### Your task:
Restate, word for word, the run of lines that starts at the line containing "through a 30" and ends with the final line of the listing. Leave pictures out.

### Provided entries:

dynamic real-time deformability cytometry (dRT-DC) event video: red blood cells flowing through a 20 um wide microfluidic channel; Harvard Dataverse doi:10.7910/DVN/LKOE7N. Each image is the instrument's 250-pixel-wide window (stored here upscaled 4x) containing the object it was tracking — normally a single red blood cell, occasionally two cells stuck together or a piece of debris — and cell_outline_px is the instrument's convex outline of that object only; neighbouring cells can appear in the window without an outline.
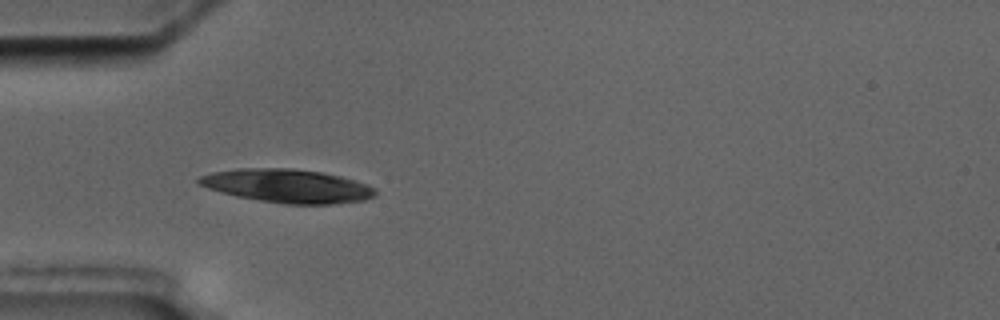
{"species": "common noctule bat (a hibernating species)", "species_latin": "Nyctalus noctula", "temperature_condition": "cold", "stored_images_in_passage": 4, "camera_frame_rate_fps": 3000, "um_per_image_px": 0.085, "animal": {"sex": "male", "body_mass_g": 17.5, "forearm_length_mm": 52.3}, "frame": {"image": 1, "passage_image": 3, "time_ms": 5.0, "image_size_px": [1000, 320], "cell_outline_px": [[376, 196], [364, 200], [332, 204], [284, 204], [236, 196], [220, 192], [196, 184], [196, 180], [200, 176], [212, 172], [240, 168], [292, 168], [320, 172], [340, 176], [376, 188]], "centroid_in_image_um": [24.39, 15.8], "position_along_channel_um": 60.6, "area_um2": 34.39}}
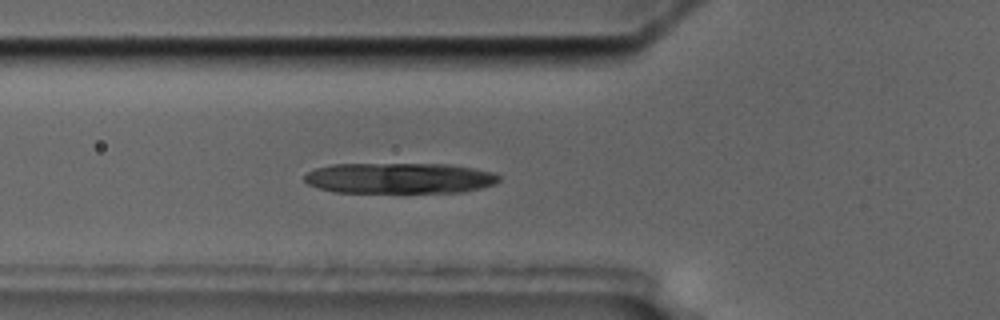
{"frame": {"image": 2, "passage_image": 4, "time_ms": 6.0, "image_size_px": [1000, 320], "cell_outline_px": [[500, 180], [496, 184], [464, 192], [336, 192], [320, 188], [308, 184], [304, 180], [304, 176], [308, 172], [316, 168], [332, 164], [448, 164], [472, 168], [492, 172], [500, 176]], "centroid_in_image_um": [33.97, 15.14], "position_along_channel_um": 91.8, "area_um2": 34.74}}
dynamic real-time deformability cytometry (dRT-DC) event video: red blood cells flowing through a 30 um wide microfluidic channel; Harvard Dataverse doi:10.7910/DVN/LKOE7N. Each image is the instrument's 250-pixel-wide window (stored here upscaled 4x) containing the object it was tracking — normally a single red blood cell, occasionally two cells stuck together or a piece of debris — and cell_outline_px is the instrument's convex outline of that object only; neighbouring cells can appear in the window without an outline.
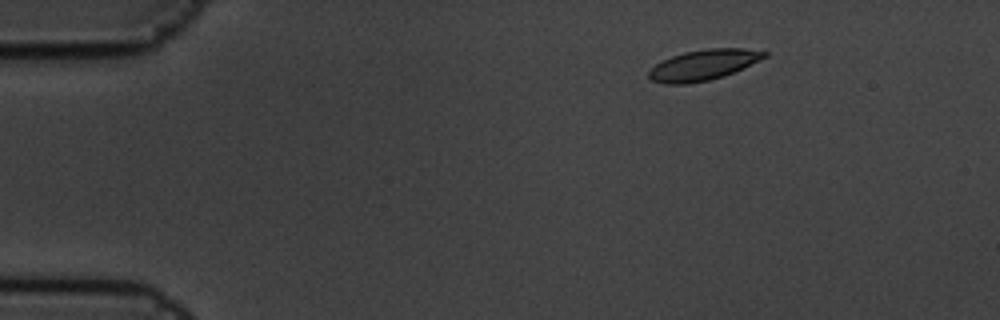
{"species": "common noctule bat (a hibernating species)", "species_latin": "Nyctalus noctula", "temperature_condition": "cold", "stored_images_in_passage": 6, "camera_frame_rate_fps": 3000, "um_per_image_px": 0.085, "animal": {"sex": "male", "body_mass_g": 19.5, "forearm_length_mm": 54.6}, "frame": {"image": 1, "passage_image": 3, "time_ms": 0.667, "image_size_px": [1000, 320], "cell_outline_px": [[768, 56], [724, 76], [708, 80], [688, 84], [664, 84], [652, 80], [648, 76], [648, 72], [656, 64], [672, 56], [684, 52], [704, 48], [744, 48], [768, 52]], "centroid_in_image_um": [59.78, 5.51], "position_along_channel_um": 25.2, "area_um2": 20.46}}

### Final result:
dynamic real-time deformability cytometry (dRT-DC) event video: red blood cells flowing through a 30 um wide microfluidic channel; Harvard Dataverse doi:10.7910/DVN/LKOE7N. Each image is the instrument's 250-pixel-wide window (stored here upscaled 4x) containing the object it was tracking — normally a single red blood cell, occasionally two cells stuck together or a piece of debris — and cell_outline_px is the instrument's convex outline of that object only; neighbouring cells can appear in the window without an outline.
{"species": "common noctule bat (a hibernating species)", "species_latin": "Nyctalus noctula", "temperature_condition": "cold", "stored_images_in_passage": 6, "camera_frame_rate_fps": 3000, "um_per_image_px": 0.085, "animal": {"sex": "male", "body_mass_g": 19.5, "forearm_length_mm": 54.6}, "frame": {"image": 1, "passage_image": 3, "time_ms": 0.667, "image_size_px": [1000, 320], "cell_outline_px": [[768, 56], [724, 76], [708, 80], [688, 84], [664, 84], [652, 80], [648, 76], [648, 72], [656, 64], [672, 56], [684, 52], [704, 48], [744, 48], [768, 52]], "centroid_in_image_um": [59.78, 5.51], "position_along_channel_um": 25.2, "area_um2": 20.46}}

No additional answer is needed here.